**DOCUMENT EXTRACT**
------------------------

Feeling unappreciated or forgotten at your job often makes for long, frustrating shifts. Working hard with no opportunity for growth can eventually wear you down.
At PubSEG, we’re committed to making sure that doesn’t happen. We’re constantly looking for ways to grow our employees by promoting from within or expanding responsibilities. Whether you’re an experienced contact tracer or a relative novice, hard work often leads to new opportunities.
“I feel like PubSEG promotes from within more often than other companies, mainly because we’re growing so fast,” says Dawn Stolte, PubSEG’s Head of Operations. “A lot of employees who started as contact tracers are now lead contact tracers or supervisors.”
In choosing who to promote, PubSEG’s executives look for certain qualities essential to contact tracing, including communication skills, leadership ability, and problem-solving capacity. All of our contact tracers have these skills at some level, but many demonstrate an added degree of excellence.
With our contact tracers working remotely across the country, it can be challenging to measure these skills, but PubSEG’s leaders make an extra effort to get to know our employees and stay connected with them.
“It’s sometimes hard when you’re working in a remote environment to see who has those qualities,” Dawn says, “but our leads meet with their teams regularly via Zoom to really get to know each person and see what their strengths and weaknesses are. We also offer a lot of coaching sessions to help them develop. When we see they have good leadership abilities, we start giving them more responsibilities.”

------------------------

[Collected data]
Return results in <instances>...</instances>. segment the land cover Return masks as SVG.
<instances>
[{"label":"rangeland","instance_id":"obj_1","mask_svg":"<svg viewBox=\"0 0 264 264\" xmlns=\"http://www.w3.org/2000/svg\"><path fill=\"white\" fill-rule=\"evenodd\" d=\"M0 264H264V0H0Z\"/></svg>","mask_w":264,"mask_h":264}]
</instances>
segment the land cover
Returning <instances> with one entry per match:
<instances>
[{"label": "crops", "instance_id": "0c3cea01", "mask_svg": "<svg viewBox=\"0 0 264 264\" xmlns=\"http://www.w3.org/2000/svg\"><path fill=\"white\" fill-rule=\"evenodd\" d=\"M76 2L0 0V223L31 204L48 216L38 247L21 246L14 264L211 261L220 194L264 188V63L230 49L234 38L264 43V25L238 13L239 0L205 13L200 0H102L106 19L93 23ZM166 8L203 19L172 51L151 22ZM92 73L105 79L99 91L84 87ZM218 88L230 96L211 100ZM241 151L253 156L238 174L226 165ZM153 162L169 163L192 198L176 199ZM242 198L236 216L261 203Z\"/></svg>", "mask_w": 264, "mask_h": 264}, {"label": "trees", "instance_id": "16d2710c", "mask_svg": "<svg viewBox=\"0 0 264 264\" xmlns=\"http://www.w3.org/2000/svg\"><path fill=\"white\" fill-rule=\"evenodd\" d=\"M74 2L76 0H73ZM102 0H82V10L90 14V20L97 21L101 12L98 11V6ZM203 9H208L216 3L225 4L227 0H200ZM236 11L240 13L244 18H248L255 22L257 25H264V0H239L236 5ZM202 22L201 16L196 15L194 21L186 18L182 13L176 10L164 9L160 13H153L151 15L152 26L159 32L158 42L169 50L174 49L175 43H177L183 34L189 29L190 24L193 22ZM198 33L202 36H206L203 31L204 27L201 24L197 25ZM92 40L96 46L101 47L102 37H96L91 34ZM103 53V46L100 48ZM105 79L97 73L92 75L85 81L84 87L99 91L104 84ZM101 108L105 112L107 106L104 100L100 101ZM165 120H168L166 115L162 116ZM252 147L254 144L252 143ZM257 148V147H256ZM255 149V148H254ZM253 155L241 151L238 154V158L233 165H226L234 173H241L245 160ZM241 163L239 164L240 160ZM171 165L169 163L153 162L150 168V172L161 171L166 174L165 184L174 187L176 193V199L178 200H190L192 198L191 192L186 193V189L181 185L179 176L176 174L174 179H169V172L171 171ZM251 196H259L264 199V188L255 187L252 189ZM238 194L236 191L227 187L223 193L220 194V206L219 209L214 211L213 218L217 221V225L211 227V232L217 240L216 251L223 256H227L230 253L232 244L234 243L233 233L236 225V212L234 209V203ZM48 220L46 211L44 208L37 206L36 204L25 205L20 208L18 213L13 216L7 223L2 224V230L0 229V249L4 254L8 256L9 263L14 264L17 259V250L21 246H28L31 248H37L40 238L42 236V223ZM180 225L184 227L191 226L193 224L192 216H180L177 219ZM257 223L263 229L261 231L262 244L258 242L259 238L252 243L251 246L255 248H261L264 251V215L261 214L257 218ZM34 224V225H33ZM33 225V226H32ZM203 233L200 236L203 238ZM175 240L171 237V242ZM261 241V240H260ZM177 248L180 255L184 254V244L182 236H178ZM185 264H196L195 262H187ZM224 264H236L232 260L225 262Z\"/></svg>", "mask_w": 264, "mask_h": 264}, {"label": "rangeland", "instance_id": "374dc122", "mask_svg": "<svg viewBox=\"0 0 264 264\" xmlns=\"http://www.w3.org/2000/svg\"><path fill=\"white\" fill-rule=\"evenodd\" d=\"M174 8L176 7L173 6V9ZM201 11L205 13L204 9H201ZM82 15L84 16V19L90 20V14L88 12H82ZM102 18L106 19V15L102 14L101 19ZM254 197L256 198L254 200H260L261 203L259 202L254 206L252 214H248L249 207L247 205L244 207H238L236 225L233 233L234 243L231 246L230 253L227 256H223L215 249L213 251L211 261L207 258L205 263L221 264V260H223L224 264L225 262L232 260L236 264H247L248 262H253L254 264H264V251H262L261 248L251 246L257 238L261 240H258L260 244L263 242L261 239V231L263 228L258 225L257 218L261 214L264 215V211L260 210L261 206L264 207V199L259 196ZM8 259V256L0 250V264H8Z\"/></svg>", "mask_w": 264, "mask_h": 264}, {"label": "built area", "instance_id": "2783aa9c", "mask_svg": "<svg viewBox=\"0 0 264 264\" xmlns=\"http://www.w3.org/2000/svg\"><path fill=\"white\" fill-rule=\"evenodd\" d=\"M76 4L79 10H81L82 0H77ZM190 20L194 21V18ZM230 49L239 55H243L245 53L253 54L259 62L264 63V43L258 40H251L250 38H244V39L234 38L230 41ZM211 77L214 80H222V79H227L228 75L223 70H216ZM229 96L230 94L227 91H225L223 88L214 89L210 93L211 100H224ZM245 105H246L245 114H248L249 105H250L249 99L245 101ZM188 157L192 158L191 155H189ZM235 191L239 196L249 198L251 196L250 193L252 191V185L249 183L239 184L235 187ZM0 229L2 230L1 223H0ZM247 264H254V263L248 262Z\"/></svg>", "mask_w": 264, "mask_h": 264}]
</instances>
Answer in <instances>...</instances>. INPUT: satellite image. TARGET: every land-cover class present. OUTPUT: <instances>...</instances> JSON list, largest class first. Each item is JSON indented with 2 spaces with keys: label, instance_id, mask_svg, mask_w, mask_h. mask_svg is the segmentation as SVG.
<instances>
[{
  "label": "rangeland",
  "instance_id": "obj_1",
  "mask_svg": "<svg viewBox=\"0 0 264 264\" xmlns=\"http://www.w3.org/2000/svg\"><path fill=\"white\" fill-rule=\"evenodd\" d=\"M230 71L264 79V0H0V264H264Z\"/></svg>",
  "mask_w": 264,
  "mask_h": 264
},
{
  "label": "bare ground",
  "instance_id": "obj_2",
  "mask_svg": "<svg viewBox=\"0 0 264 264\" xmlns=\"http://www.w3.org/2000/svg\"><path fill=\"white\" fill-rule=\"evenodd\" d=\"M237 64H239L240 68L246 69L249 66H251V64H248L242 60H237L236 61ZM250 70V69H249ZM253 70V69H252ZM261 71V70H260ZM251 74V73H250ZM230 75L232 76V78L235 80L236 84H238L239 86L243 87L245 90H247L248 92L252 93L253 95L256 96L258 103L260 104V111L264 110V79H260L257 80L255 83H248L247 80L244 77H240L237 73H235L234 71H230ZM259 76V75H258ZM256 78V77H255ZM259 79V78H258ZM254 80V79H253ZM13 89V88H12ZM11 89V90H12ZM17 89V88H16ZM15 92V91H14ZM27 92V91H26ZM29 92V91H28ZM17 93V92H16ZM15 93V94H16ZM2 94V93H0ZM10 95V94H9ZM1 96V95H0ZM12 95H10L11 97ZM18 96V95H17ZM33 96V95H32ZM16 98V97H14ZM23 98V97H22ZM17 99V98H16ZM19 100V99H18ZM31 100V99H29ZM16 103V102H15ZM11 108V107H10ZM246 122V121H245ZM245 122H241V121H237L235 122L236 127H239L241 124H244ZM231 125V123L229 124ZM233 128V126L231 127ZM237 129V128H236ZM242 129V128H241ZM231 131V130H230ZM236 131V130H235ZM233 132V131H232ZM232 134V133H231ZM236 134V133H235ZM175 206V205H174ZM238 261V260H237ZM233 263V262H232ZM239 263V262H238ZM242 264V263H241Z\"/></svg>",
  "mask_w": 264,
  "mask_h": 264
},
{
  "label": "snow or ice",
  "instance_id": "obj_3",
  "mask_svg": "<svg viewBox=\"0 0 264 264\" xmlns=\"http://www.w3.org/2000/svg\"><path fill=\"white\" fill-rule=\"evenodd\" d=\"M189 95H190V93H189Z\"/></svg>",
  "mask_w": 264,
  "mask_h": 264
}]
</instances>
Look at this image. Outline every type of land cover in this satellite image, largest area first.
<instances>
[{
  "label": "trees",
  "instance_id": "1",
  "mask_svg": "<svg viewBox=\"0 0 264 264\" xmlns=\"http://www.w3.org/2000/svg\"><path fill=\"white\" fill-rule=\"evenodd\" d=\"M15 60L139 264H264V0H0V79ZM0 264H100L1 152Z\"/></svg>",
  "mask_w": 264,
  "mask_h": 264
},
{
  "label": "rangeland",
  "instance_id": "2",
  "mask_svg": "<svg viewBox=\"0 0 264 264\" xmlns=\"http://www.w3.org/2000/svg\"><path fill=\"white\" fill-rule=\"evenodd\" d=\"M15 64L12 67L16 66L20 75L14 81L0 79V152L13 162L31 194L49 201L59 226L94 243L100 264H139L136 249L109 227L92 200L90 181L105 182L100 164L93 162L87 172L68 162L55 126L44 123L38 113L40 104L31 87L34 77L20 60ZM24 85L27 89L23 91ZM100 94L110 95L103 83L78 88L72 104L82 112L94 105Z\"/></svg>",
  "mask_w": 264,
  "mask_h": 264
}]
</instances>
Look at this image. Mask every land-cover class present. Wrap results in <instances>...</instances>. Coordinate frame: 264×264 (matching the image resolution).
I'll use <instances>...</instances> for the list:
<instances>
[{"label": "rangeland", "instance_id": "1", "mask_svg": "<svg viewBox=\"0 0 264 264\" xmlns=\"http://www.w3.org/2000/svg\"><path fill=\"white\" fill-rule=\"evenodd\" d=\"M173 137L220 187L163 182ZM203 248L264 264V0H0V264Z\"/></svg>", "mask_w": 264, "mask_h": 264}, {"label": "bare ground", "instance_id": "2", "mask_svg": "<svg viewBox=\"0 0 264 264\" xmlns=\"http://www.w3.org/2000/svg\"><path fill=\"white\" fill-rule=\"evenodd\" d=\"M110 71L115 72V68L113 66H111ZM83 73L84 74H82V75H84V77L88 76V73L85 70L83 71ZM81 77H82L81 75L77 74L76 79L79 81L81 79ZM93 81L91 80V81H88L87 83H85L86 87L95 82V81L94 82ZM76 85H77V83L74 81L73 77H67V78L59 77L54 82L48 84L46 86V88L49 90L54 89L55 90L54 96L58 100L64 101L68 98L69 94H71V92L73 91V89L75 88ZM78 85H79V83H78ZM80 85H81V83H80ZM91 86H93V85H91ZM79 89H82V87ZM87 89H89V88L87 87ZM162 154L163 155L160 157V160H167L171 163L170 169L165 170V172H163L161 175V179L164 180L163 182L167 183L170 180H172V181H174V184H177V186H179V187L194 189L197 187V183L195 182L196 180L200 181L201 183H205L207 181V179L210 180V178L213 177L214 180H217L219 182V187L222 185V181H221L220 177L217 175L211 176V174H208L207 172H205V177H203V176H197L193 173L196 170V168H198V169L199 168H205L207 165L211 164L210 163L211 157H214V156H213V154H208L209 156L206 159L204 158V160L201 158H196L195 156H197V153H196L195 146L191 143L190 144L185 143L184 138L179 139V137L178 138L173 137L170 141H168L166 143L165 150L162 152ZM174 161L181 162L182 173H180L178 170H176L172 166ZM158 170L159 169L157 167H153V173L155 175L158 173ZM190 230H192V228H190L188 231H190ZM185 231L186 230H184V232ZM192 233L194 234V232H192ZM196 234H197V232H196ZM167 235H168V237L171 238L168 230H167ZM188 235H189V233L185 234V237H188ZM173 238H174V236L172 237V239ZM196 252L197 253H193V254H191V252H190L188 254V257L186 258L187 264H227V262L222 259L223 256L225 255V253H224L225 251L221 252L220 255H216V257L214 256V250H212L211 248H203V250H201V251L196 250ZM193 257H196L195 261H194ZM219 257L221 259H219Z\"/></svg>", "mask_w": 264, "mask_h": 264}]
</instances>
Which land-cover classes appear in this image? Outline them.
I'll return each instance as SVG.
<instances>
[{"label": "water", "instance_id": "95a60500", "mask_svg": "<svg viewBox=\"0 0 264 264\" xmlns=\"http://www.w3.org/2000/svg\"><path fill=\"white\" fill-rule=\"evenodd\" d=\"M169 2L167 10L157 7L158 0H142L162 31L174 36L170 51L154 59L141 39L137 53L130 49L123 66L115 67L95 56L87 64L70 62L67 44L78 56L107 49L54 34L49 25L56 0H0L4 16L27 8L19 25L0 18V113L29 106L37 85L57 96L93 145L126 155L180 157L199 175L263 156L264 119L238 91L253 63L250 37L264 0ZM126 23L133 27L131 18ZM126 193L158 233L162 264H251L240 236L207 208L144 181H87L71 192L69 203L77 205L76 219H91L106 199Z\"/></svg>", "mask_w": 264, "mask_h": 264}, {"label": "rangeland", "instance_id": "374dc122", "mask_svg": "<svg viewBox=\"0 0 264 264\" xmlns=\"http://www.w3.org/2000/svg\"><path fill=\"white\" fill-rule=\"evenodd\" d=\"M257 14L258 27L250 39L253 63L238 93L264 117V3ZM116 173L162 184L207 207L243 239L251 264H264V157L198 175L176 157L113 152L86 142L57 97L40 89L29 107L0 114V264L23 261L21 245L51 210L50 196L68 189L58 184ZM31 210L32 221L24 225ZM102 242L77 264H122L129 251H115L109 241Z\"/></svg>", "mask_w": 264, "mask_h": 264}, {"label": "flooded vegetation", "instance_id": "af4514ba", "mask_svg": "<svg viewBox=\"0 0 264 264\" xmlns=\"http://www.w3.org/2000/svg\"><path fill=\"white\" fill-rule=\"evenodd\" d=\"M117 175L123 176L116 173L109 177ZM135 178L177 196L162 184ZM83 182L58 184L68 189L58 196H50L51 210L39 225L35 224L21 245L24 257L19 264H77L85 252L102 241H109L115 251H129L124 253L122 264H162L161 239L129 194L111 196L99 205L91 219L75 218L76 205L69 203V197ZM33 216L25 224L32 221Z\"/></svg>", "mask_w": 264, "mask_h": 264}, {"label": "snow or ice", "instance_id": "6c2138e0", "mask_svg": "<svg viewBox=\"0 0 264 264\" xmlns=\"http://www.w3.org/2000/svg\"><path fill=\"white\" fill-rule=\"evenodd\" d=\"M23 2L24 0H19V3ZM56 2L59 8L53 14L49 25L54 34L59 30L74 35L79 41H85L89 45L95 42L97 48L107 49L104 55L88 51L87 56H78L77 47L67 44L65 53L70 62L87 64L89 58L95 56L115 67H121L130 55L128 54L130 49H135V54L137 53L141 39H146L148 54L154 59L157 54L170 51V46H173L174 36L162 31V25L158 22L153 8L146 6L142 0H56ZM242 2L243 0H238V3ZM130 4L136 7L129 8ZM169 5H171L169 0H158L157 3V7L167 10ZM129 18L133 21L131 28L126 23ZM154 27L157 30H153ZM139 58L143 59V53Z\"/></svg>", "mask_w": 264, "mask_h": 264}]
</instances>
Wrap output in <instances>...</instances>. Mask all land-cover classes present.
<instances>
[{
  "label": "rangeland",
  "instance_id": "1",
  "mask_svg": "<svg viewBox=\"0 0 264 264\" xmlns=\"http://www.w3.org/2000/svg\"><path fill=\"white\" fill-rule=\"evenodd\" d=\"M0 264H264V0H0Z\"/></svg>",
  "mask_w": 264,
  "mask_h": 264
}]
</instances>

------------------------

**TASK DETAILS**
Continue the text about promotion at PubSEG from where it stops, after Dawn's remark about giving employees more responsibilities.

**RESULT OF THE EXERCISE**
When PubSEG formed two years ago as an offshoot of nationally recognized call center VSA Prospecting, the company was fortunate to immediately attract a pool of experienced contact tracers, some of whom had worked in high-population areas such as Los Angeles County and New York City. But PubSEG still provided new challenges for them.
“We were lucky because a lot of public contact tracing efforts were winding down at that time, and we were able to get some folks who already had strong foundational knowledge of contact tracing,” says Kerry Dougherty, PubSEG’s Head of Strategy and Innovation. “But we still had to do our own training, because what we do goes above and beyond contact tracing. We’re also about customer service, communication, and being there to answer people’s questions.”
The experienced contact tracers were supplemented by a large pool of people who may have been new to the position, but who brought skills that made them well-suited to the role.
Dawn cited two specific examples of recently promoted PubSEG employees.
One of them was working on a contact tracing team that was having a few issues. When Dawn met with each member of the team one-on-one, she thought this particular employee had some strong suggestions for helping things run more smoothly. Dawn decided to promote her to lead contact tracer.
She’s now running two different teams as a supervisor.
Another employee joined PubSEG from the VSA side, with no previous contact tracing experience. Within four weeks, she had become a team lead, because, in Dawn’s words, “she really knew how to
take charge of the team and run with it. You have to be able to manage all different types of personalities, and she did that.”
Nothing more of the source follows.